INTRUDER POPULATIONS
Major intrusions resulted in the Classical, Moorish, Mongol, Ottoman
and European empires. Since contemporary territorial boundaries, and the
land and natural resource ownership structures within these boundaries
reflect the European colonial empires, for our purposes here we will
equate intruder populations with Europeans. In very large parts of the
world the intruders have now left. But departing colonials sometimes
retain rights in land and natural resources, or transfer them to other
landlords, indigenous or transnational.
MIGRANT POPULATIONS
Where intruders displace populations, two migrations may result. The
first is at best to traditional lifestyles in reserves or native title
regions, at worst to degraded lifestyles in plantations, homelands,
Bantustans, control zones, transit camps or rural shanty towns. In all
cases these migrants forfeit the natural opportunities they leave
behind.

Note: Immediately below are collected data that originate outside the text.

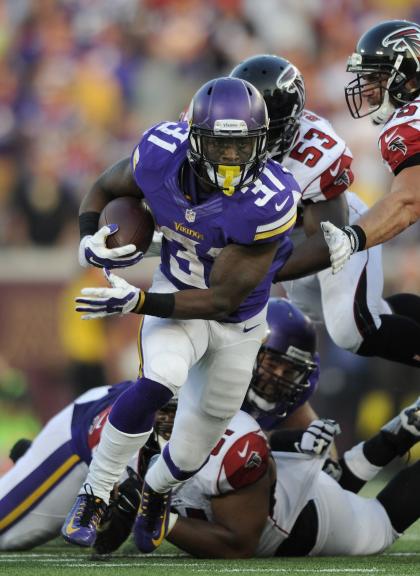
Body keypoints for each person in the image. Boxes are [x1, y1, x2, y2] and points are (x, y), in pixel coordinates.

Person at [61, 76, 300, 552]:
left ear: (262, 143)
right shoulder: (158, 153)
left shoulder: (271, 199)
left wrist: (139, 302)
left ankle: (156, 492)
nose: (231, 158)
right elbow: (104, 187)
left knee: (193, 445)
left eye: (242, 146)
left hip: (238, 324)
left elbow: (222, 301)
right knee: (160, 380)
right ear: (193, 140)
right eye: (219, 145)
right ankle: (96, 493)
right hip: (177, 292)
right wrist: (89, 234)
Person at [0, 298, 317, 551]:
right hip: (99, 438)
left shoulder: (268, 399)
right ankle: (42, 470)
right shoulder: (202, 372)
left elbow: (294, 437)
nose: (277, 378)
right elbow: (141, 416)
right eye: (272, 364)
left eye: (287, 371)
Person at [230, 54, 420, 367]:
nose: (250, 139)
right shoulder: (205, 132)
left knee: (351, 329)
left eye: (262, 128)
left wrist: (254, 271)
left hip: (329, 232)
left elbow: (325, 243)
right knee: (351, 316)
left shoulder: (314, 148)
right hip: (281, 240)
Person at [320, 19, 420, 275]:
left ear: (408, 77)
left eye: (375, 77)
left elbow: (410, 202)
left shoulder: (408, 122)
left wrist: (351, 238)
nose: (366, 90)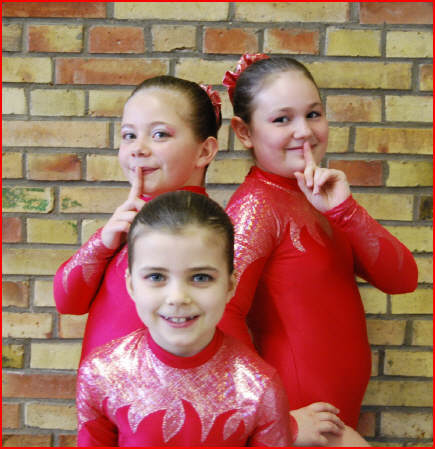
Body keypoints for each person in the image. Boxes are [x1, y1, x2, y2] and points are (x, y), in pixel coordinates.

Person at [219, 54, 418, 446]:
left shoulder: (322, 197)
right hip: (300, 418)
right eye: (282, 119)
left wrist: (345, 210)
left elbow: (402, 279)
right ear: (244, 132)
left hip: (335, 412)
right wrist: (276, 418)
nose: (304, 131)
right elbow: (220, 317)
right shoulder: (255, 208)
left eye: (313, 114)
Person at [76, 191, 294, 446]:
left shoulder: (259, 387)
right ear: (131, 285)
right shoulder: (101, 374)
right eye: (156, 277)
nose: (178, 297)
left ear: (230, 286)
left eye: (200, 277)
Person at [53, 76, 222, 363]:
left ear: (204, 151)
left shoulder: (204, 233)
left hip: (154, 389)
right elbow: (67, 301)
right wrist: (102, 243)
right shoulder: (126, 222)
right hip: (100, 386)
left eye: (159, 135)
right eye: (129, 135)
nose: (138, 148)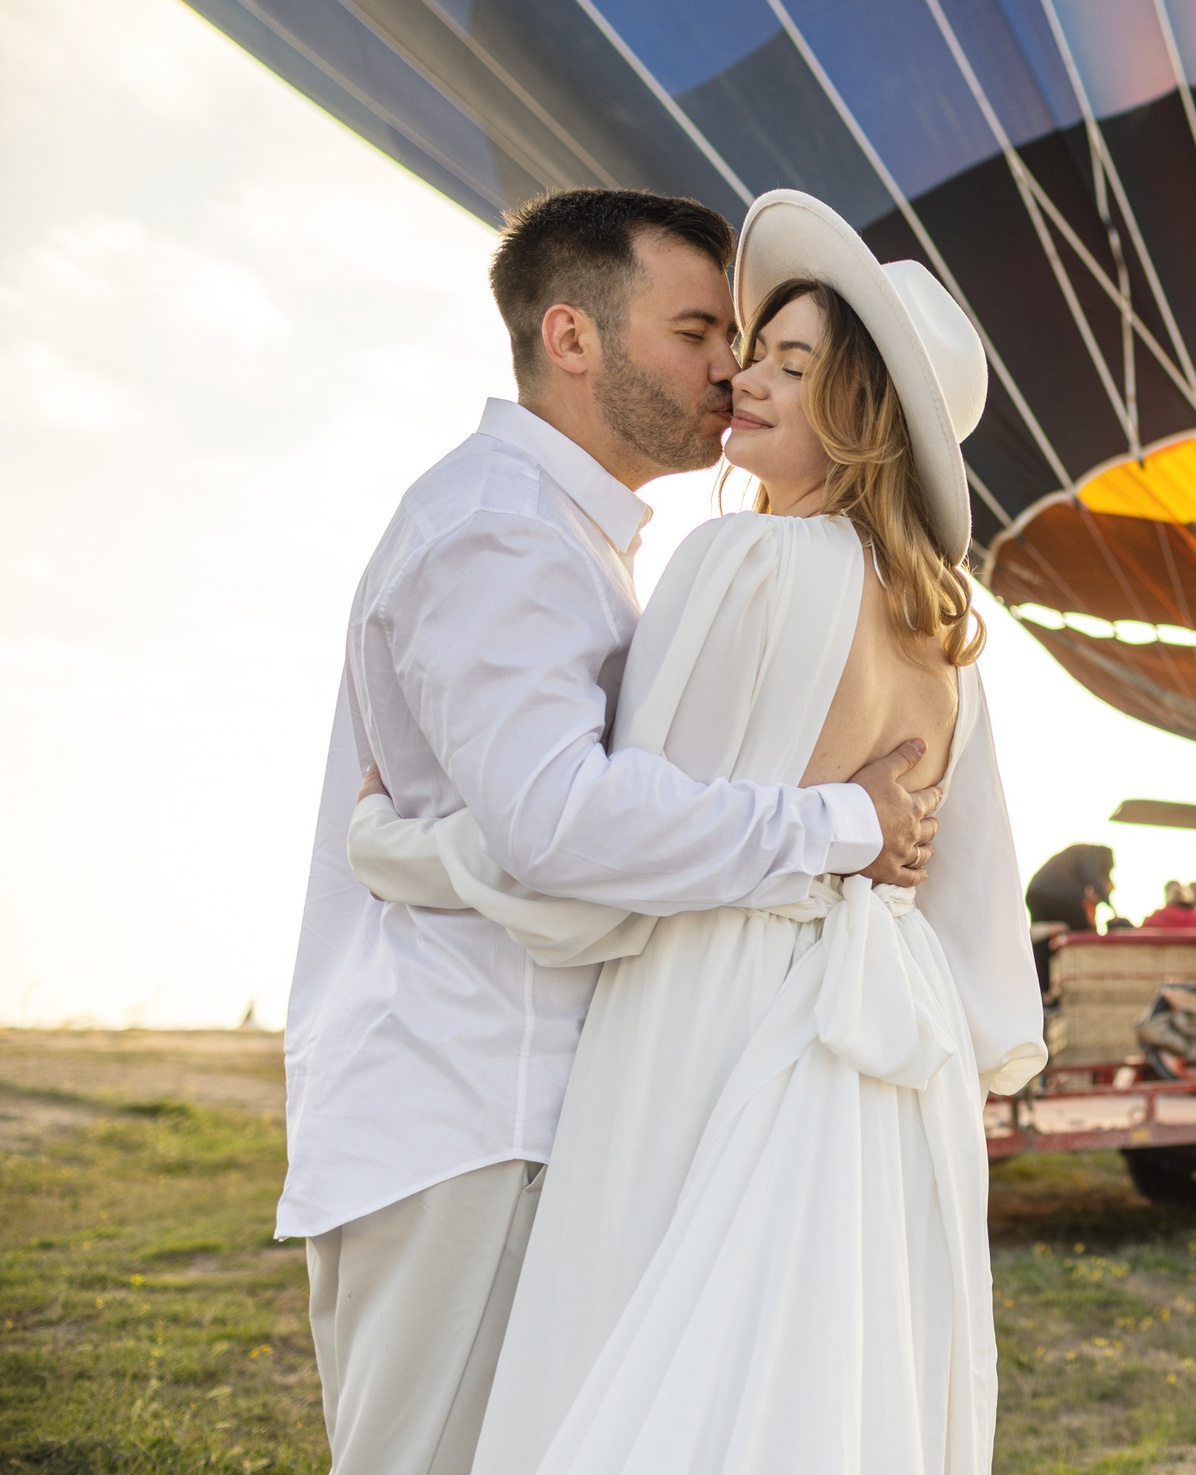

Some may subsequently undertake a second migration, enticed or
coerced into the wage economies of the modern intruder sector. Those who
are educationally and culturally disadvantaged squat in urban-peripheral
shanty towns or inner-city ghettos, while others, capable of penetrating
the market economy, now pay substantial rents for occupancy on the lands
their ancestors may have originally owned. And these rents will be
raised even further by the arrival of migrants, refugees, asylum-seekers
and displaced people, from other countries, often in similar economic
circumstances of expropriation, finally occupying what are known as
ethnic ghettos.
CONCLUSION
It seems that sovereignty of the nation-state interacts with and
reinforces monopolies in property rights, especially of land and natural
resources, as a major cause of human rights violations, for example in
the colonial past, and in nearly every contemporary political
flashpoint. Following the example of domestic law in the area of
compensation, we may now be seeing a similar explosive growth in
international compensation claims. Starting from relatively small
numbers of North American and Australian Aborigines, it is in principle
possible that claims relating to historical human rights abuses may in
the future be lodged by 40 million indigenous peoples, 100 million
untouchables, and billions more in relation to slavery, colonialism, and
war. For all the world's national and international territorial
violations and human rights injustices, for those alive today the
compensatory sums could be astronomical, the identification of
legitimate payers and payees virtually impossible, and the political
difficulties virtually insurmountable, as illustrated in the recent
World Conference Against Racism.
Most countries today need to rewrite their histories in recognition of
and reconciliation for past wrongs. But instead of futile attempts to
compensate for past wrongs it would be far more efficient and equitable
to install now a practical legislative instrument to remove future
wrongs. This should address inequity and injustice in allocations of
land and natural resources, increase rather than decrease economic
efficiency, disturb property rights as little as possible, and reduce
the apparently self-reinforcing complexity of contemporary human rights
legislation. A tax reform satisfying all these requirements is known as
Land Value Taxation.
This article carries a warning that it may contain misconceptions
regarding human rights and international law. If you know a lawyer, or
anyone involved with human rights, get him or her to check these out.
This may even lead to the sort of professional alliance I am advocating.